Once the pictures are set aside, reproduce all of the records exactly.

──────── Given information ────────

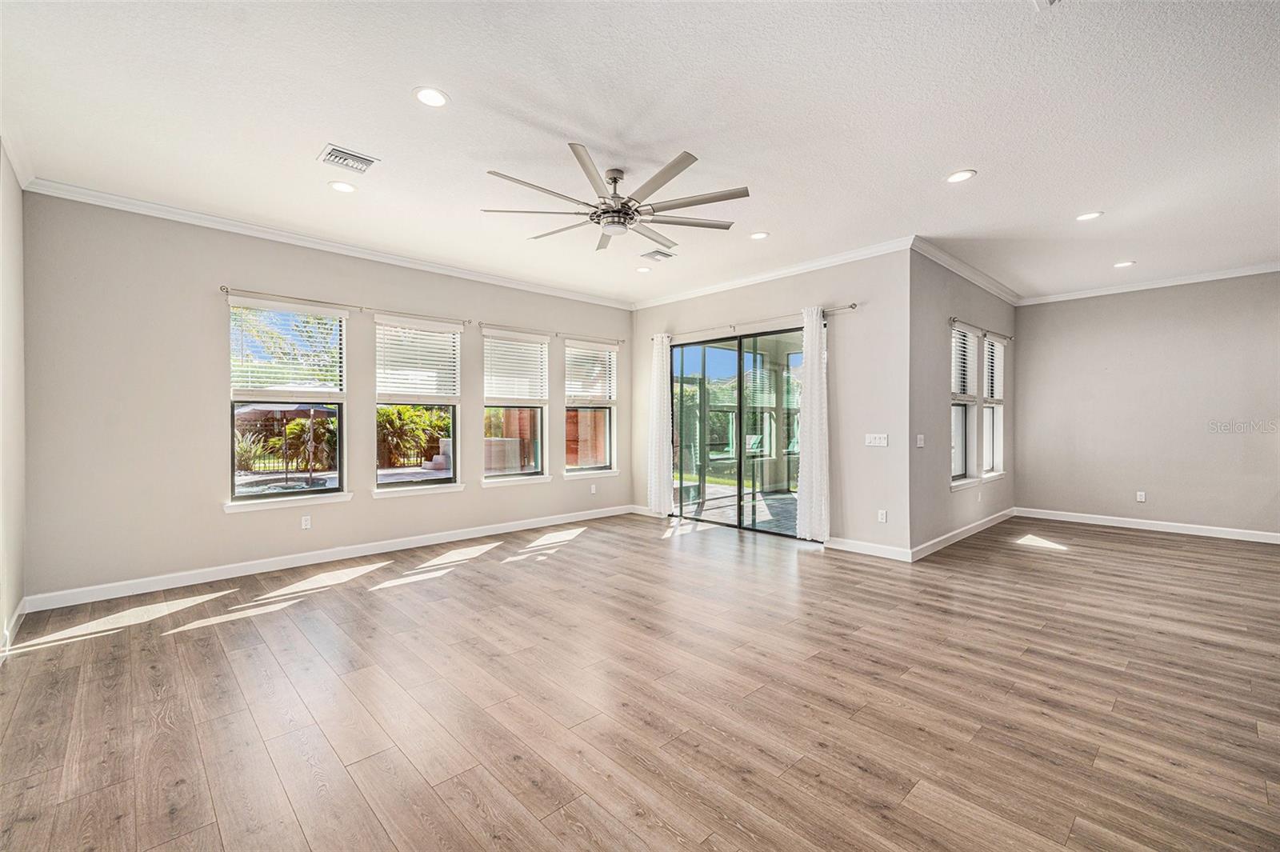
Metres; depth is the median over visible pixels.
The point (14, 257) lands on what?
left wall
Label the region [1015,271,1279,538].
right wall
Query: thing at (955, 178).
recessed light
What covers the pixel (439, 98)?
recessed light
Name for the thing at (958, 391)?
window blind
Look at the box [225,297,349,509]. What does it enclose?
window
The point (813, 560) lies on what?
floor
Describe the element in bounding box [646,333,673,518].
curtain
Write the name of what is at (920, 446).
light switch
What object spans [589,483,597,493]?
wall socket
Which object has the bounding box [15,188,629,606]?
window wall
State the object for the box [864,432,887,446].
light switch
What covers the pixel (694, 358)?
sliding glass door
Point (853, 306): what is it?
curtain rod
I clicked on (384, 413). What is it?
shrub
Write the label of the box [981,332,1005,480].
window
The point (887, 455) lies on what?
sliding door wall
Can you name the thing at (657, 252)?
air vent
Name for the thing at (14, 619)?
baseboard
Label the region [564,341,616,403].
window blind
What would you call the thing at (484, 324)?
curtain rod
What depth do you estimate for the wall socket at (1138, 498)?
6.44 m
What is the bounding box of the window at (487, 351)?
[480,328,549,483]
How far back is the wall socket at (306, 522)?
4.85 m
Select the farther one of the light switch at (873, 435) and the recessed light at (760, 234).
the light switch at (873, 435)
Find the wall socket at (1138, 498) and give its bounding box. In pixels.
[1136,490,1146,502]
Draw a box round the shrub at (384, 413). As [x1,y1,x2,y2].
[375,404,449,467]
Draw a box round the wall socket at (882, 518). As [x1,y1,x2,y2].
[876,508,887,522]
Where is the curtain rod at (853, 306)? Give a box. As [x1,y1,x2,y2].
[650,301,856,342]
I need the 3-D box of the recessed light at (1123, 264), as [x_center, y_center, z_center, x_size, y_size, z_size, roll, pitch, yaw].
[4.807,-1.604,5.652,0.180,0.009,0.183,0,0,-44]
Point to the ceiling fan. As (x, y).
(614, 180)
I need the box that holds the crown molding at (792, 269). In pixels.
[631,236,911,309]
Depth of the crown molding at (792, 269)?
5.75 m
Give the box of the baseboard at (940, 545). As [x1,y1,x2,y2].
[909,506,1015,562]
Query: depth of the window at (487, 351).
6.49 m
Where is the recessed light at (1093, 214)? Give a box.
[1075,210,1103,221]
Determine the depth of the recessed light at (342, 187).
3.78 m
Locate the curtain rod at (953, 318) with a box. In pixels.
[949,316,1010,339]
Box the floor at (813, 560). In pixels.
[0,506,1279,851]
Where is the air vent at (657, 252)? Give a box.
[640,248,675,260]
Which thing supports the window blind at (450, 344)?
attached to the window at (429, 478)
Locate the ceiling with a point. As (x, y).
(1078, 205)
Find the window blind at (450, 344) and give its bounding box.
[372,316,461,399]
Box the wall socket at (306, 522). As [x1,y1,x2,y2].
[300,514,311,529]
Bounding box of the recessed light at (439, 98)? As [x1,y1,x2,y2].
[412,86,449,106]
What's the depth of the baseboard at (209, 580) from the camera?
4.65 m
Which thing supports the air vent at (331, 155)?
in the ceiling
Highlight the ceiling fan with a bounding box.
[481,143,746,252]
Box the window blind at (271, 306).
[228,299,346,395]
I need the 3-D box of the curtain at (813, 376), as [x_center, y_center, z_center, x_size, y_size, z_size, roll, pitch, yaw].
[1.700,0.002,5.571,0.122,2.273,0.395,0,0,-44]
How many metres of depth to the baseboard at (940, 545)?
5.77 m
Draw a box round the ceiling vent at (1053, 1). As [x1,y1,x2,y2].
[1032,0,1060,10]
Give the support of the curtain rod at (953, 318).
attached to the side wall at (938, 394)
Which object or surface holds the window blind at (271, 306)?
attached to the window at (259, 500)
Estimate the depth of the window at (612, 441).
7.21 m
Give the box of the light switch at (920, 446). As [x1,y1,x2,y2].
[915,433,925,447]
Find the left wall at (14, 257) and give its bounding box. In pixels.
[0,140,26,654]
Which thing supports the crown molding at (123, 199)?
attached to the window wall at (211, 391)
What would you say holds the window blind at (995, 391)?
attached to the window at (995, 344)
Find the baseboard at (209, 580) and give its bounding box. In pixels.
[20,504,632,612]
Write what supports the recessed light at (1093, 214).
in the ceiling
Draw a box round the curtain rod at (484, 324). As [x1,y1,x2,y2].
[478,321,625,342]
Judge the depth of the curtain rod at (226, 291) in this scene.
4.90 m
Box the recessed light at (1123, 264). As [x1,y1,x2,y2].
[1112,260,1135,267]
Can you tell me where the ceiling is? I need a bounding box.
[0,0,1279,306]
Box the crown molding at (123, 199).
[22,175,631,309]
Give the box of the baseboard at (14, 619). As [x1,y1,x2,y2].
[0,597,27,657]
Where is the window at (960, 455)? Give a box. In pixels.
[950,324,979,486]
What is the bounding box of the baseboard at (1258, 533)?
[1015,507,1279,543]
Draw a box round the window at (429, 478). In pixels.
[371,316,463,493]
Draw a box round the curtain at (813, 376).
[796,307,829,541]
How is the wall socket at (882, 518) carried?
attached to the sliding door wall at (887, 455)
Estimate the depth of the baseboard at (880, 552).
5.18 m
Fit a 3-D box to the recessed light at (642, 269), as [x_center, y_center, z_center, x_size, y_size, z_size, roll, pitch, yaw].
[0.040,-1.614,5.886,0.176,0.012,0.177,0,0,-44]
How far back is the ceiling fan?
3.45 m
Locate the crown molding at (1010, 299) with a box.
[909,236,1021,304]
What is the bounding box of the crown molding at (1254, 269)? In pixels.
[1020,260,1279,305]
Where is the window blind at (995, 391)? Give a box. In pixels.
[983,333,1005,402]
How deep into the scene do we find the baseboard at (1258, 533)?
6.28 m
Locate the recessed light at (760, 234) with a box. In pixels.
[749,230,769,239]
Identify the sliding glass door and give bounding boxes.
[666,325,806,537]
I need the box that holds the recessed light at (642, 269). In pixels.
[635,264,651,272]
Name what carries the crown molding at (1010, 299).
attached to the side wall at (938, 394)
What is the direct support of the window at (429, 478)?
in the window wall at (211, 391)
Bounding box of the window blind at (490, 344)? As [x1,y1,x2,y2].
[482,329,548,402]
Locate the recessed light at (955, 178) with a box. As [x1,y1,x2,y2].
[945,168,975,182]
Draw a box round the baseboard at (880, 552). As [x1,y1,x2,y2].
[825,536,911,561]
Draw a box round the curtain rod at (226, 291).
[217,284,471,326]
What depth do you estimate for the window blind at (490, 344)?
6.43 m
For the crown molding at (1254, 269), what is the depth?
6.19 m
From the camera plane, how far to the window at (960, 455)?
6.22 m
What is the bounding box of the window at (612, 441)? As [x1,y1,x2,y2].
[563,338,617,475]
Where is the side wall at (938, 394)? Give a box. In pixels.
[909,249,1017,558]
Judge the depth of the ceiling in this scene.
2.96 m
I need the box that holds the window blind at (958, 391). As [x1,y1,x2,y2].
[951,324,978,397]
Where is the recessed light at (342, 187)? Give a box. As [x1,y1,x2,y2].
[328,180,356,193]
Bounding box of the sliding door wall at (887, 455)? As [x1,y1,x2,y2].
[629,248,911,559]
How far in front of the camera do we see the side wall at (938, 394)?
5.53 m
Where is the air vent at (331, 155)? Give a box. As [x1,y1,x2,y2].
[318,144,379,173]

────────

Expected output -
Metres; depth is the median over visible pixels.
The point (14, 257) lands on what?
left wall
Label the region [1015,271,1279,538].
right wall
Query: thing at (955, 178).
recessed light
What covers the pixel (439, 98)?
recessed light
Name for the thing at (958, 391)?
window blind
Look at the box [225,297,349,509]. What does it enclose?
window
The point (813, 560) lies on what?
floor
Describe the element in bounding box [646,333,673,518].
curtain
Write the name of what is at (920, 446).
light switch
What object spans [589,483,597,493]?
wall socket
Which object has the bounding box [15,188,629,606]?
window wall
State the object for the box [864,432,887,446].
light switch
What covers the pixel (694, 358)?
sliding glass door
Point (853, 306): what is it?
curtain rod
I clicked on (384, 413). What is it?
shrub
Write the label of the box [981,332,1005,480].
window
The point (887, 455) lies on what?
sliding door wall
Can you name the thing at (657, 252)?
air vent
Name for the thing at (14, 619)?
baseboard
Label the region [564,341,616,403].
window blind
What would you call the thing at (484, 324)?
curtain rod
What depth do you estimate for the wall socket at (1138, 498)?
6.44 m
What is the bounding box of the window at (487, 351)?
[480,328,549,483]
How far back is the wall socket at (306, 522)?
4.85 m
Select the farther one of the light switch at (873, 435) and the recessed light at (760, 234).
the light switch at (873, 435)
Find the wall socket at (1138, 498) and give its bounding box. In pixels.
[1136,490,1146,502]
Draw a box round the shrub at (384, 413). As [x1,y1,x2,y2].
[375,404,449,467]
Draw a box round the wall socket at (882, 518). As [x1,y1,x2,y2].
[876,508,887,522]
Where is the curtain rod at (853, 306)? Give a box. As [x1,y1,x2,y2].
[650,301,856,342]
I need the 3-D box of the recessed light at (1123, 264), as [x_center, y_center, z_center, x_size, y_size, z_size, roll, pitch, yaw].
[4.807,-1.604,5.652,0.180,0.009,0.183,0,0,-44]
Point to the ceiling fan. As (x, y).
(614, 180)
I need the box that holds the crown molding at (792, 269). In pixels.
[631,236,911,309]
Depth of the crown molding at (792, 269)?
5.75 m
Give the box of the baseboard at (940, 545). As [x1,y1,x2,y2].
[909,506,1015,562]
Query: depth of the window at (487, 351).
6.49 m
Where is the recessed light at (1093, 214)? Give a box.
[1075,210,1103,221]
Determine the depth of the recessed light at (342, 187).
3.78 m
Locate the curtain rod at (953, 318) with a box. In pixels.
[949,316,1010,339]
Box the floor at (813, 560). In pixels.
[0,506,1279,851]
Where is the air vent at (657, 252)? Give a box.
[640,248,675,260]
Which thing supports the window blind at (450, 344)?
attached to the window at (429, 478)
Locate the ceiling with a point. As (x, y).
(1078, 205)
Find the window blind at (450, 344) and give its bounding box.
[372,316,461,399]
Box the wall socket at (306, 522). As [x1,y1,x2,y2].
[300,514,311,529]
Bounding box of the recessed light at (439, 98)? As [x1,y1,x2,y2].
[412,86,449,106]
What's the depth of the baseboard at (209, 580) from the camera?
4.65 m
Which thing supports the air vent at (331, 155)?
in the ceiling
Highlight the ceiling fan with a bounding box.
[481,143,746,252]
Box the window blind at (271, 306).
[228,299,346,395]
I need the 3-D box of the curtain at (813, 376), as [x_center, y_center, z_center, x_size, y_size, z_size, roll, pitch, yaw].
[1.700,0.002,5.571,0.122,2.273,0.395,0,0,-44]
How many metres of depth to the baseboard at (940, 545)?
5.77 m
Draw a box round the ceiling vent at (1053, 1). As [x1,y1,x2,y2].
[1032,0,1060,10]
Give the support of the curtain rod at (953, 318).
attached to the side wall at (938, 394)
Which object or surface holds the window blind at (271, 306)?
attached to the window at (259, 500)
Estimate the depth of the window at (612, 441).
7.21 m
Give the box of the light switch at (920, 446). As [x1,y1,x2,y2].
[915,433,925,447]
Find the left wall at (14, 257) and give its bounding box. In pixels.
[0,140,26,654]
Which thing supports the crown molding at (123, 199)?
attached to the window wall at (211, 391)
What would you say holds the window blind at (995, 391)?
attached to the window at (995, 344)
Find the baseboard at (209, 580) and give its bounding box. In pixels.
[20,504,632,612]
Write what supports the recessed light at (1093, 214).
in the ceiling
Draw a box round the curtain rod at (484, 324). As [x1,y1,x2,y2].
[478,321,625,342]
Judge the depth of the curtain rod at (226, 291) in this scene.
4.90 m
Box the recessed light at (1123, 264). As [x1,y1,x2,y2].
[1112,260,1135,267]
Can you tell me where the ceiling is? I need a bounding box.
[0,0,1279,306]
Box the crown molding at (123, 199).
[22,175,631,309]
Give the box of the baseboard at (14, 619). As [x1,y1,x2,y2].
[0,597,27,657]
Where is the window at (960, 455)? Give a box. In pixels.
[950,324,979,486]
What is the bounding box of the baseboard at (1258, 533)?
[1015,507,1279,543]
Draw a box round the window at (429, 478). In pixels.
[371,316,463,493]
Draw a box round the curtain at (813, 376).
[796,307,829,541]
How is the wall socket at (882, 518) carried?
attached to the sliding door wall at (887, 455)
Estimate the depth of the baseboard at (880, 552).
5.18 m
Fit a 3-D box to the recessed light at (642, 269), as [x_center, y_center, z_center, x_size, y_size, z_size, roll, pitch, yaw].
[0.040,-1.614,5.886,0.176,0.012,0.177,0,0,-44]
How far back is the ceiling fan?
3.45 m
Locate the crown molding at (1010, 299) with a box.
[909,236,1021,304]
What is the bounding box of the crown molding at (1254, 269)? In pixels.
[1020,260,1279,305]
Where is the window blind at (995, 391)? Give a box. In pixels.
[983,333,1005,402]
How deep into the scene do we find the baseboard at (1258, 533)?
6.28 m
Locate the recessed light at (760, 234) with a box. In pixels.
[749,230,769,239]
Identify the sliding glass door and give bounding boxes.
[666,325,806,537]
I need the box that holds the recessed light at (642, 269). In pixels.
[635,264,651,272]
Name what carries the crown molding at (1010, 299).
attached to the side wall at (938, 394)
What is the direct support of the window at (429, 478)?
in the window wall at (211, 391)
Bounding box of the window blind at (490, 344)? As [x1,y1,x2,y2].
[482,329,548,402]
Locate the recessed light at (955, 178) with a box. As [x1,y1,x2,y2].
[945,168,975,182]
Draw a box round the baseboard at (880, 552). As [x1,y1,x2,y2].
[825,536,911,561]
Draw a box round the curtain rod at (226, 291).
[217,284,471,326]
What depth do you estimate for the window blind at (490, 344)?
6.43 m
For the crown molding at (1254, 269), what is the depth?
6.19 m
From the camera plane, how far to the window at (960, 455)?
6.22 m
What is the bounding box of the window at (612, 441)? As [x1,y1,x2,y2].
[563,338,617,475]
Where is the side wall at (938, 394)? Give a box. In pixels.
[909,249,1017,558]
Judge the depth of the ceiling in this scene.
2.96 m
I need the box that holds the window blind at (958, 391). As [x1,y1,x2,y2].
[951,324,978,397]
Where is the recessed light at (342, 187)? Give a box. As [x1,y1,x2,y2].
[328,180,356,193]
Bounding box of the sliding door wall at (887, 455)? As [x1,y1,x2,y2].
[629,248,911,559]
How far in front of the camera do we see the side wall at (938, 394)?
5.53 m
Where is the air vent at (331, 155)? Give a box. As [x1,y1,x2,y2].
[318,144,379,173]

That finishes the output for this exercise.